Is That $6.5 Million Photo Sale for Real? Probably Not!

Peter Lik Phantom. Photo: Peter Lik.

News that Australian photographer Peter Lik had broken the world record for the most expensive photograph with a $6.5 million sale has understandably taken the art world by surprise. Some people, however, are expressing doubt that the black and white landscape photograph really commanded such an astronomical price tag (see “$6.5 Million Landscape Is World’s Most Expensive Photo“).

The Sydney Morning Herald has taken Lik’s unlikely sale to task, citing the lack of documentary proof of the sale aside from the press release. When Fairfax Media reported that Lik sold another work for $1 million in 2012, art consultant David Hulme went on record saying he would warn clients to “be extremely wary of purchasing a Peter Lik photograph, however good it is. This is because Peter Lik’s photographs have no secondary market presence or value.”

Though Lik has had minimal success in major art galleries and auctions, he is mainly represented in Las Vegas, where over-the-top price tags from everything from food to entertainment to accommodations have become the norm. If the sale is authentic, the city’s spendthrift ethos may have played a role in the $10 million transaction, which included two other images, giving Lik four of the top 20 most expensive photos of all time.

A video accompanying the Herald story described Lik, who has his own YouTube channel, as “a cross between a fine art photographer and Bear Grylls,” the star of Man vs. Wild., and showed the artist rappelling down a cliff to get an unusual angle for his shot. The Art Market Monitor went with “something of a Thomas Kinkade of photographers.”

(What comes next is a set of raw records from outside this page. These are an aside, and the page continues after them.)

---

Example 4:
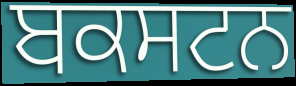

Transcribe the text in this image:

ਬਕਸਟਨ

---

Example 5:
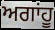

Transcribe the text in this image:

ਅਗਾਂਹੂ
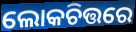
ଲୋକଚିତ୍ତରେ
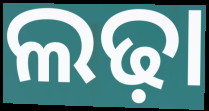
ଲଢ଼ା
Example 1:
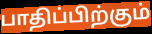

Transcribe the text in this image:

பாதிப்பிற்கும்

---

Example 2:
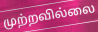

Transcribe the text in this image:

முற்றவில்லை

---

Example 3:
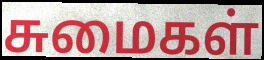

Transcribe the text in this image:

சுமைகள்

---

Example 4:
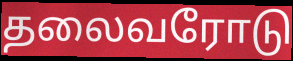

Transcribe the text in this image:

தலைவரோடு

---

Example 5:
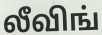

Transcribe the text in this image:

லீவிங்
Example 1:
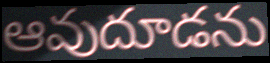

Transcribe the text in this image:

ఆవుదూడను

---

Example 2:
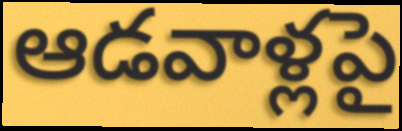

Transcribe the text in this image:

ఆడవాళ్లపై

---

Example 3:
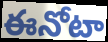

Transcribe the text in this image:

ఈనోటా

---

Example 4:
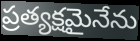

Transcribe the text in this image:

ప్రత్యక్షమైనేను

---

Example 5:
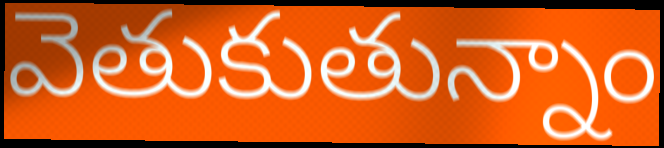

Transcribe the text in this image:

వెతుకుతున్నాం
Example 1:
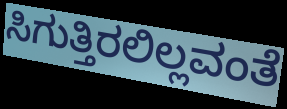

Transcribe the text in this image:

ಸಿಗುತ್ತಿರಲಿಲ್ಲವಂತೆ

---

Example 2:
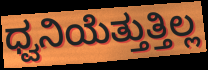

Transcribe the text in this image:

ಧ್ವನಿಯೆತ್ತುತ್ತಿಲ್ಲ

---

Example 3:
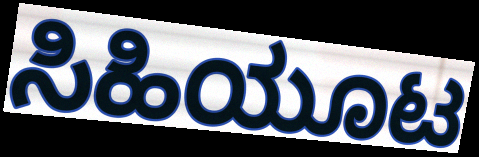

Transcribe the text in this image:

ಸಿಹಿಯೂಟ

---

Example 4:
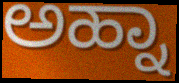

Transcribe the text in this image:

ಅಹ್ನಾ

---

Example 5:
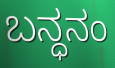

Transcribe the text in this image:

ಬನ್ಧನಂ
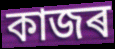
কাজৰ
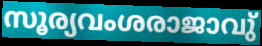
സൂര്യവംശരാജാവു്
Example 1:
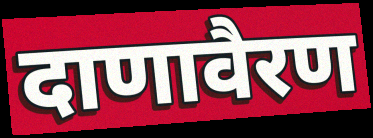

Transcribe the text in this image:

दाणावैरण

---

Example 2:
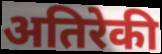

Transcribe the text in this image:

अतिरेकी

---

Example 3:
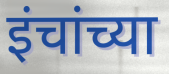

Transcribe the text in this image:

इंचांच्या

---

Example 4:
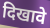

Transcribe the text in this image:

दिखावे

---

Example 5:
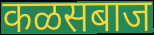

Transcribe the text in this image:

कळसबाज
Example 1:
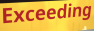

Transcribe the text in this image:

Exceeding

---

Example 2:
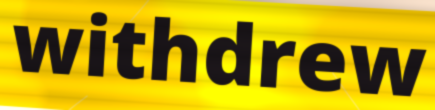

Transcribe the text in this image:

withdrew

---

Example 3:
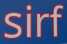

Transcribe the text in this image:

sirf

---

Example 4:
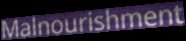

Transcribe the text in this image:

Malnourishment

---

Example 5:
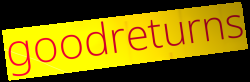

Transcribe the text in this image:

goodreturns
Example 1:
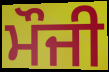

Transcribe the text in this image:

ਮੌਜੀ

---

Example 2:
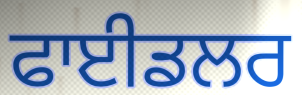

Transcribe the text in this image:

ਫਾਈਡਲਰ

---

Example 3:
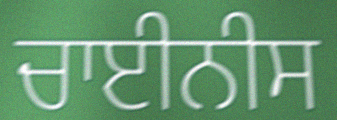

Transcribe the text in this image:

ਚਾਈਨੀਸ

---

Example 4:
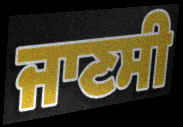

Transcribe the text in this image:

ਜਾਣਸੀ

Jeff Frost, <em>Standing in the Circle</em> (2014).

Jeff Frost, Standing in the Circle (2014).

Even if the $6.5 million photo sale is legit, a rival photographer named Jeff Frost is already claiming to have broken the record—by a 10 cent margin. In a phony press release mocked up to resemble the one sent out by Lik, Frost begins by admitting that “this is going to seem incredible given the fact that the world record had just been set, but the dollar amounts being so close is pure coincidence.”

He claims that he was all set to sell his piece for $6.5 million when he “made an offhand remark that I would not sell the piece to my anonymous collector unless I received 10 additional cents. Obviously I was joking, but the collector—showing his good humor—dutifully paid $6.5 million and 10 cents. He even made the last zero on the check a smiley face, if you can believe that.” The release describes Standing in the Circle, a dessert landscape scene from Joshua tree, California, featuring a group of tree-like figures congregating around a glaring flash of light, as a “major masterwork.”

“It just so turned out that Mr. Lik was selling his piece at the exact same price,” added Frost. “We realize that the odds are completely out of this world, but this is very real, I assure you. No one is more shocked than my team and I.” Conveniently, his buyer, too, wishes to remain anonymous “for antisocial reasons.”